COTE Top Ten Plus AwardEnvironmental Nature Center and Preschool, Newport Beach, Calif.
LPA
Jury Comment: "It introduces kids to responsible sustainability at a young age and is a place where people will want to send their children. It does all the right things—water, biophilia, resilience, and strong material choices."

Austin Central Library, Austin, Texas
Lake|Flato Architects + Shepley Bulfinch, Joint Venture
Jury Comment: "The interior light-filled atrium has become a living room for the city, open to the community and all constituencies; the space is dynamic and offers many opportunities for citizens to find just the right spot to read, study, meet, or work."

U.S. Land Port of Entry, Columbus, New Mexico
Richter Architects
Jury Comment: "A port of entry is a challenging building type. The designers in this project not only met that challenge, but achieved more by showing us how the architecture of any kind can make human environments healthy and dignified. This is a thoughtful, durable building made to last."

Etsy Headquarters, New York
Gensler
Jury Comment: "Everything about the inhabitants, the building, and the use of the space are involved in the investment in sustainability as a way of life. This project is a celebration of health and craft and takes an existing fabric and transforms it into something more rewarding. "

Ford Foundation Center for Social Justice, New York
Gensler
Jury Comment: "The new design adds adjustments and changes to its planning that make it more public and equitable. The garden is reestablished as a public oasis that invites the community in, and following the current values of the Ford Foundation, the building makes room for like-minded partners in a more collaborative structure."

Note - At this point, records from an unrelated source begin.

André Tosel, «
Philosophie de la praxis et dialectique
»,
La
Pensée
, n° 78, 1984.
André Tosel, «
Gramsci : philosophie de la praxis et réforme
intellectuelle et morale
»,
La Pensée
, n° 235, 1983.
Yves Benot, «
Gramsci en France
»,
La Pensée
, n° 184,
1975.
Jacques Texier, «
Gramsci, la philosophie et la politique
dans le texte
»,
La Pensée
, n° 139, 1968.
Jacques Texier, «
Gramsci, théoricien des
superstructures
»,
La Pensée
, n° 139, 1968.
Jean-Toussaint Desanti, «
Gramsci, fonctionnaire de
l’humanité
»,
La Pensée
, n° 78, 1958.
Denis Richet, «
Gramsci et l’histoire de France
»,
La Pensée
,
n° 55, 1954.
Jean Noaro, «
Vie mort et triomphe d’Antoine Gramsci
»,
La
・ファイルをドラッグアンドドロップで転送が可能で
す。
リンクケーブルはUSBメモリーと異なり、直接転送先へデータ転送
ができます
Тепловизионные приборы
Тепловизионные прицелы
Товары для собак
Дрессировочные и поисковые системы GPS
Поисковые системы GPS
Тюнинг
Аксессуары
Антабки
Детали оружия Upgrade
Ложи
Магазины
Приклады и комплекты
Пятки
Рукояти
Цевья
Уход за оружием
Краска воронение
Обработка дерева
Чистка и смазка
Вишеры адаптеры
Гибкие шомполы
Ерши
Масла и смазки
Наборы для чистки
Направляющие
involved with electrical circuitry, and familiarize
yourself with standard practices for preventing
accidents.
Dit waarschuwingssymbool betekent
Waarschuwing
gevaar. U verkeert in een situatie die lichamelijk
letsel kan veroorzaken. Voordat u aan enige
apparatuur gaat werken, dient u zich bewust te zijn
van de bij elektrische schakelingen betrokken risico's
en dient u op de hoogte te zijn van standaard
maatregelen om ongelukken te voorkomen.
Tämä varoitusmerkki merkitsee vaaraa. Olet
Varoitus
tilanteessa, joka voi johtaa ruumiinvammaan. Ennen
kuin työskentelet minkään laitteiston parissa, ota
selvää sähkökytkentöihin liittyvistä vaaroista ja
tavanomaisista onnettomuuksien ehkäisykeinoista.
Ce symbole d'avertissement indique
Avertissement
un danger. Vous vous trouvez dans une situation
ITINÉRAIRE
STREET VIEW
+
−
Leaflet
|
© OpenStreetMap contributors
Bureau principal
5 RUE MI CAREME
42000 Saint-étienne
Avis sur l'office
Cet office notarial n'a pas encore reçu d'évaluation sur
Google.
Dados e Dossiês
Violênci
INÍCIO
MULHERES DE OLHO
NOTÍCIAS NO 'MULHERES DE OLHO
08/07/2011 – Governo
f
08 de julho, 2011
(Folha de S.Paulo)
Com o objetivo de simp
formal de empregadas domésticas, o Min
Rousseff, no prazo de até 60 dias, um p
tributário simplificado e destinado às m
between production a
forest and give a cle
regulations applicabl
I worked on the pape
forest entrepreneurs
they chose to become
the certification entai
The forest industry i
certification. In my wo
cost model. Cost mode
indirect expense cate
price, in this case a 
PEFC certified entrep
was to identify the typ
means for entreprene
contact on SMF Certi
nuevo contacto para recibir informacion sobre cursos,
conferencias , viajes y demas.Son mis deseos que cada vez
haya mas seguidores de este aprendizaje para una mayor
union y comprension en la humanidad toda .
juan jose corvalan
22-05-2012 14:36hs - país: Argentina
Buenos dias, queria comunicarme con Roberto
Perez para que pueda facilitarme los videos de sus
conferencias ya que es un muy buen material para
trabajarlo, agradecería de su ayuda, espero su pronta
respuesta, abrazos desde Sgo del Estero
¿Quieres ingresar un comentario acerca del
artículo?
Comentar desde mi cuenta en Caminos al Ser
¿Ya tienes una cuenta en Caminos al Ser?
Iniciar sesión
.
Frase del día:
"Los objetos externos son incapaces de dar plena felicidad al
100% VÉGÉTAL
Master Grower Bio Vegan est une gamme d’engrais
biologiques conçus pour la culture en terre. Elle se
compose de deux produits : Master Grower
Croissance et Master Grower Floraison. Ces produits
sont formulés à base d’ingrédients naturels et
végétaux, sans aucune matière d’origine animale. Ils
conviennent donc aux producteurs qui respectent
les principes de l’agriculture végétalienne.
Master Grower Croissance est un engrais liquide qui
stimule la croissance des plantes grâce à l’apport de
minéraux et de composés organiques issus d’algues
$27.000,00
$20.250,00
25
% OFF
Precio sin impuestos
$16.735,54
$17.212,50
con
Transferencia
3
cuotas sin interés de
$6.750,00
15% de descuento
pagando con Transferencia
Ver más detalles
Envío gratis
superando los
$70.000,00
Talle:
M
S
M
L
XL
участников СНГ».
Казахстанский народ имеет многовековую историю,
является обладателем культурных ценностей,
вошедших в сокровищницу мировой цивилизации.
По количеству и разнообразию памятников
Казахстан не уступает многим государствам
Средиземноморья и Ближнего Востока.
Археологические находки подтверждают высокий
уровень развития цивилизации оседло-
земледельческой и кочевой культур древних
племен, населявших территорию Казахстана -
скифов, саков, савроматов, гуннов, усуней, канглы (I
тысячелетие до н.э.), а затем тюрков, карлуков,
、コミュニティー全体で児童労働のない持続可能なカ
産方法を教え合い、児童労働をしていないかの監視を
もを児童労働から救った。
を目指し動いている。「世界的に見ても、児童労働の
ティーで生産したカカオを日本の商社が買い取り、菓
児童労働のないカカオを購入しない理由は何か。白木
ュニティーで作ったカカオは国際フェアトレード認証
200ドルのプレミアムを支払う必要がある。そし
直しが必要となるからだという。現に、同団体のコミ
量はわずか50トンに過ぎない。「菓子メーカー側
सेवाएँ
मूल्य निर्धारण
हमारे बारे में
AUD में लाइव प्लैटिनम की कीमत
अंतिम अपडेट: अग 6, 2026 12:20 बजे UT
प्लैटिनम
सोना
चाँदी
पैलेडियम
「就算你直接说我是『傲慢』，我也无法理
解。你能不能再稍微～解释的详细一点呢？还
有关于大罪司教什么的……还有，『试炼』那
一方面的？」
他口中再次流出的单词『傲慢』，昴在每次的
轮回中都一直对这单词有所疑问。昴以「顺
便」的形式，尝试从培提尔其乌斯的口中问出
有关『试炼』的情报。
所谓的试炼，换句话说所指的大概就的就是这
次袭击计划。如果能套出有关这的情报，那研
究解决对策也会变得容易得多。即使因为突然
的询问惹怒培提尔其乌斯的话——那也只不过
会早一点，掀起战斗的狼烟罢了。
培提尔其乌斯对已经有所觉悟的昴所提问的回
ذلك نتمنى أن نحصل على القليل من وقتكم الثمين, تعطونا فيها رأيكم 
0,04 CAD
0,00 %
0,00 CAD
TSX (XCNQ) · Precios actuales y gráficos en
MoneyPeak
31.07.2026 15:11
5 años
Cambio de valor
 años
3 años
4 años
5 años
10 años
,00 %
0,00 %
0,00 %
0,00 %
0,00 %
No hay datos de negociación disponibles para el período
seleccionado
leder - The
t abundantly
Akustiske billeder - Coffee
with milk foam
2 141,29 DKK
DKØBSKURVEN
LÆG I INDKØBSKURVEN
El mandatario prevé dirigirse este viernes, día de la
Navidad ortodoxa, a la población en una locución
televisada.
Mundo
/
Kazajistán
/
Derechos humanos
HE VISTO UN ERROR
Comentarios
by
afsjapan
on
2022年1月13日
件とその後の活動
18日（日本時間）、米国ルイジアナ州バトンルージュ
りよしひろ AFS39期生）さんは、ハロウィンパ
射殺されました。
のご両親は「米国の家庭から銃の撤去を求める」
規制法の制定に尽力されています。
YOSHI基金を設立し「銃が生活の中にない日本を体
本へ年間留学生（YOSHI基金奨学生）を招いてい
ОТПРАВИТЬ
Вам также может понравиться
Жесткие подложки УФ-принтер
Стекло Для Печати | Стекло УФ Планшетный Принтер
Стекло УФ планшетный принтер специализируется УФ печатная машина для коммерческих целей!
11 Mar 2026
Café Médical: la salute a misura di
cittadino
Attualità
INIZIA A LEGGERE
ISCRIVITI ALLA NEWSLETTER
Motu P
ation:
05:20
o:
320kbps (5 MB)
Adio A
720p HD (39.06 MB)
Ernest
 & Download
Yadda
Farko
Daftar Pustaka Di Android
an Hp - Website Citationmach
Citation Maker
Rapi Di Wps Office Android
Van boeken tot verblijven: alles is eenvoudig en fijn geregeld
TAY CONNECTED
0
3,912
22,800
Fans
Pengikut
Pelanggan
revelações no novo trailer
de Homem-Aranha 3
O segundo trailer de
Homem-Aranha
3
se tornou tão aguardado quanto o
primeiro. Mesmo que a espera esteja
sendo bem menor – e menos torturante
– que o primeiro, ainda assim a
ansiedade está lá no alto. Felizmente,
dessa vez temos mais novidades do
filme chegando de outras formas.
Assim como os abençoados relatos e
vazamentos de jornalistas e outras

John W. Olver Design Building, Amherst, Mass.
Leers Weinzapfel Associates
Jury Comment: "The space is made possible by an innovative wood truss system showing us how to reach beyond the CLT systems to make larger spaces. Its courtyard guarantees views and access to campus to everyone within the building and is well integrated into the larger campus."

Keller Center—Harris School of Public Policy, Chicago
Farr Associates (Design Lead & Architect of Record) and Woodhouse Tinucci Architects (Collaborating Architect, Interior Designer)
Jury Comment: "The opening of the floor plates to create a larger light-filled community atrium makes the interior expansive. This design intervention teaches us an important lesson on how to transform these large floor plate-existing buildings into healthy, desirable, light-filled spaces."

Marine Education Center at the Gulf Coast Research Laboratory, Ocean Springs, Miss.
Lake|Flato Architects, in association with Unabridged Architecture
Jury Comment: "The design team’s thoughtful care shows everywhere. The complex is ordered not by an imposition of a construct of some kind, but by finding sites that create minimal damage and that would be above the flood plain and remain inherently resilient."

The Six, Los Angeles
Brooks + Scarpa
Jury Comment: "The courtyard makes a public protected space and provides a communal harbor for a vulnerable population. Passive strategies are identified at the building and unit scale. The units are light-filled, and the courtyard provides ventilation."

Jury Comment: "The design team here shows us how to make a great, healthy, sustainable, adaptive reuse project within a crazy tight budget."